The Linux Foundation has made note of its Camara (stylised as CAMARA officially) project now having graduated to a funded model.

The news was shared onsite during the opening keynote at Open Source Summit Europe, held in Bilbao this week in the Basque region of Spain.

The project is an open source community that works to address telco industry API interoperability.

Initiated in 2021 by a small number of telco operators, vendors and hyperscalers, Camara launched in February 2022 with 22 initial partners; it has since grown to over 250 participating organizations with over 750 contributors.

To help sustain rapid growth and ensure a tighter structure with more resources, the community has moved the project to the next phase and introduced a fully-funded model.

The funded model will introduce a Governing Board, Technical Steering Committee, and End User Council to manage collaboration at scale.

“A true testament to the power of open source and what collaborative work can achieve, the Camara community is making APIs both more accessible and more easily monetised,” said Arpit Joshipura, general manager for networking, edge and IoT at the Linux Foundation. “Camara’s work across the industry to enable developers to more quickly and easily develop and deliver APIs for operators and cloud providers is just the beginning. The new funded model will ensure even more impactful collaboration across the board.”

Camara offers new opportunities for collaboration between telecoms, GSMA, TMForum and other industries providing cloud-based services by developing an open, global, accessible API technology base.

The Linux Foundation insists that the benefit for customers and developer ecosystems comes in the form of consistent and user-friendly access to network capabilities, thus enabling developers to seamlessly deploy applications to run consistently across telco networks and countries. This is said to help prevent fragmentation and empower faster, more versatile advancement of global application portability and industry adoption of new features and capabilities.

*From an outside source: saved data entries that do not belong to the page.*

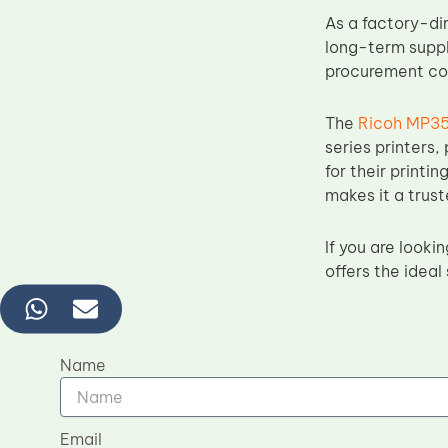
As a factory-di
long-term suppl
procurement cost
The
Ricoh MP35
series printers,
for their printi
makes it a trus
If you are look
offers the ideal
Name
Email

“Camara is partnering with the whole industry to provide the right telco APIs to meet the demands of our enterprise and developer users. For that, the funded model will help us to improve tooling and services, and to enable shorter delivery cycles for the APIs,” said Herbert Damker, technical steering committee chair, in the new Camara structure. “Camara is making it easy and simple for the global developer community to create new, connected solutions based on our advanced network capabilities. The collaboration between network operators, cloud providers, application developers and technology vendors in Camara has been crucial to this success. As a founding member of Camara we are proud of its impact since launch and thrilled to enter into the next phase of collaboration to empower developers.”

In addition to its broad portfolio of participating organizations, the Camara fund is composed of 10 premium sponsors, (including Accenture, Deutsche Telekom, Ericsson, Microsoft, Nokia, Orange, Telefonica, Verizon, Vodafone, T-Mobile) and 5 General sponsors (including CableLabs, Centillion, Charter Communications, Scenera, Shabodi).

Collaboration with GSMA

Camara works closely with the GSMA’s Operator Platform initiative, which is working to define a federated platform for exposing operator network capabilities to external applications. This partnership ensures that developers relying on the Camara project’s API solution and abstraction will facilitate users across operator networks.

Earlier this year, CAMARA partnered with the GSMA, TMForum and LF Networking to publish a white paper, “The Ecosystem for Open Gateway NaaS API Development.”

The paper outlines collaborative concepts of Open Gateway (a framework of common network APIs designed to provide universal access to operator networks for developers, helps application developers enhance and deploy services more quickly across operator networks via single points of access to the world’s largest connectivity platform) Network as a Service (NaaS) architecture.